Not only does the man who identifies as a woman appropriate a woman’s body (as though the biology men have used to oppress women has suddenly become conveniently irrelevant), he ignores women’s history:
these men have not had to live in a female body with all the history that entails. It is that history that is basic to female reality, and yes, history is based to a certain extent on female biology. . . in some very real senses, female biology shapes female history—a history that men don’t have because of their sex—including the history of menstruation, the history of pregnancy or the capacity to become pregnant, the history of childbirth and abortion, the history of certain bodily cycles and life changes, and the history of female subordination in a male-dominant society.
Regardless of whether you agree with Raymond, ignoring women’s history trivializes the near-universal experience of sex and gender as objective and often oppressive realities. In any case, it should be apparent that this is a debate for feminists, women’s rights activists, and the general public to have. It is not a conversation that the unelected and unaccountable officials at OCR should be able to short-circuit.
Is There a Text in This Law?
Words mean things. They don’t mean other things. This is good for human rights: nondiscrimination statutes address some rights, and they don’t address others. Title IX is about sex. Title IX is not about voting rights, or the right to a trial by jury, or racial discrimination.
But OCR refuses to be limited by the text of the law, which undermines the point of having rights protections in law. The rule of law means that something (a law) is holding power (whether state or private) in check, keeping it from being abused. This protects everyone, but especially minorities and other vulnerable groups of people.
If words do not mean what they say, there is no limiting principle, and if there is no limiting principle, there is no law—just power. Even if you do not care about the principle, you should not assume that power will always be on your side. Women’s rights are protected when texts have meaning. If a sex equality statute can be used to mean “a man’s gender identity should always trump women’s preferences and privacy”—that is, a man’s preferences should be privileged over a woman’s—then the statute can mean anything.
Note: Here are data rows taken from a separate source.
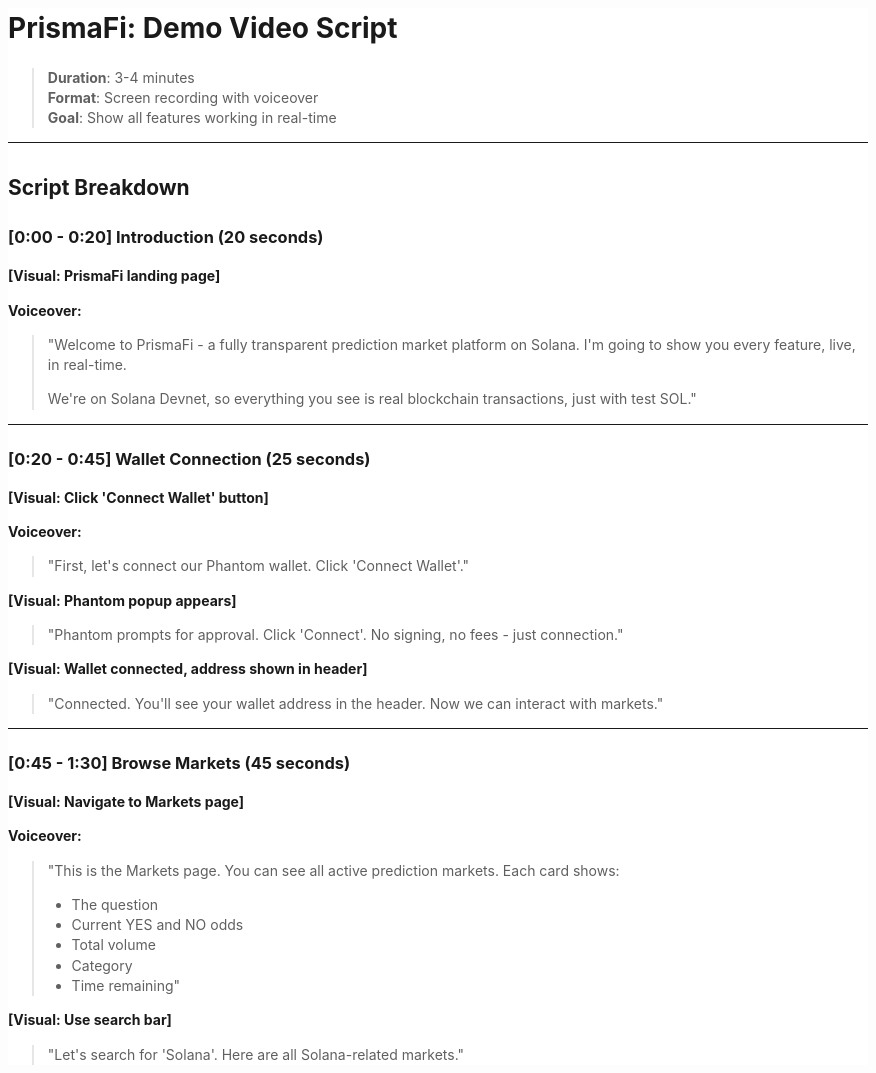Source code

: # PrismaFi: Demo Video Script

> **Duration**: 3-4 minutes  
> **Format**: Screen recording with voiceover  
> **Goal**: Show all features working in real-time

---

## Script Breakdown

### [0:00 - 0:20] Introduction (20 seconds)

**[Visual: PrismaFi landing page]**

**Voiceover:**
> "Welcome to PrismaFi - a fully transparent prediction market platform on Solana. I'm going to show you every feature, live, in real-time.
>
> We're on Solana Devnet, so everything you see is real blockchain transactions, just with test SOL."

---

### [0:20 - 0:45] Wallet Connection (25 seconds)

**[Visual: Click 'Connect Wallet' button]**

**Voiceover:**
> "First, let's connect our Phantom wallet. Click 'Connect Wallet'."

**[Visual: Phantom popup appears]**

> "Phantom prompts for approval. Click 'Connect'. No signing, no fees - just connection."

**[Visual: Wallet connected, address shown in header]**

> "Connected. You'll see your wallet address in the header. Now we can interact with markets."

---

### [0:45 - 1:30] Browse Markets (45 seconds)

**[Visual: Navigate to Markets page]**

**Voiceover:**
> "This is the Markets page. You can see all active prediction markets. Each card shows:
> - The question
> - Current YES and NO odds
> - Total volume
> - Category
> - Time remaining"

**[Visual: Use search bar]**

> "Let's search for 'Solana'. Here are all Solana-related markets."
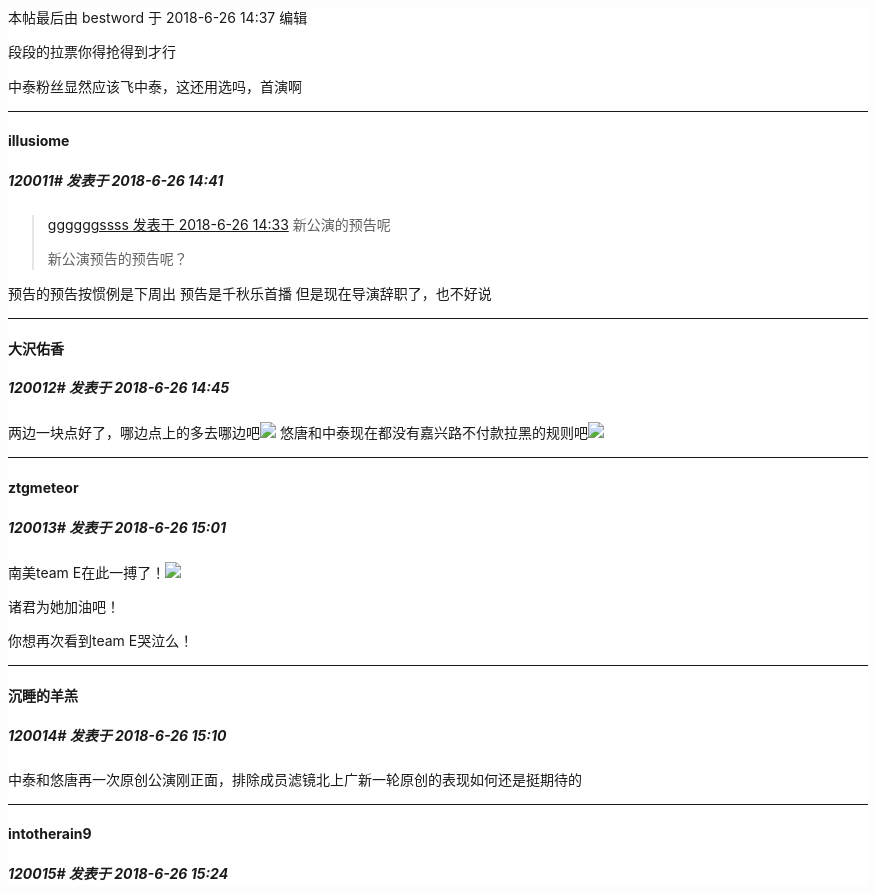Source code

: 
 本帖最后由 bestword 于 2018-6-26 14:37 编辑 

段段的拉票你得抢得到才行

中泰粉丝显然应该飞中泰，这还用选吗，首演啊


-----

####  illusiome  
##### 120011#       发表于 2018-6-26 14:41


<blockquote><a href="httphttps://bbs.saraba1st.com/2b/forum.php?mod=redirect&amp;goto=findpost&amp;pid=40121030&amp;ptid=1105387" target="_blank">ggggggssss 发表于 2018-6-26 14:33</a>
新公演的预告呢

新公演预告的预告呢？</blockquote>
预告的预告按惯例是下周出
预告是千秋乐首播
但是现在导演辞职了，也不好说


-----

####  大沢佑香  
##### 120012#       发表于 2018-6-26 14:45


两边一块点好了，哪边点上的多去哪边吧<img src="https://static.saraba1st.com/image/smiley/face2017/033.png" referrerpolicy="no-referrer">
悠唐和中泰现在都没有嘉兴路不付款拉黑的规则吧<img src="https://static.saraba1st.com/image/smiley/face2017/001.png" referrerpolicy="no-referrer">


-----

####  ztgmeteor  
##### 120013#       发表于 2018-6-26 15:01


南美team E在此一搏了！<img src="https://static.saraba1st.com/image/smiley/face2017/022.png" referrerpolicy="no-referrer">

诸君为她加油吧！

你想再次看到team E哭泣么！


-----

####  沉睡的羊羔  
##### 120014#       发表于 2018-6-26 15:10


中泰和悠唐再一次原创公演刚正面，排除成员滤镜北上广新一轮原创的表现如何还是挺期待的


-----

####  intotherain9  
##### 120015#       发表于 2018-6-26 15:24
This is inappropriate even if you think that an amorphous, subjective category like gender identity ought to have legal protection. Women’s rights are serious enough to merit their own category, not to be subsumed into some broader category of gender self-definition. Feminists should work to protect women from inequities arising from objective realities (whether rooted in biology or socially constructed), not get caught up in attempting to create and protect a categorical right to self-definition. They certainly should not support those who seek to impose that self-definition on others through coercion.
Feminists ought to object to the co-opting of the movement for women’s equality to give special preferences to biological males. But given that by the end of 2015, the last of the Seven Sisters decided to admit biological males to women-only schools, maybe too many feminists have already conceded the point.
Christen Price is Legal Counsel for Alliance Defending Freedom, which is currently litigating against the U.S. Departments of Education and Justice over their attempt to redefine Title IX.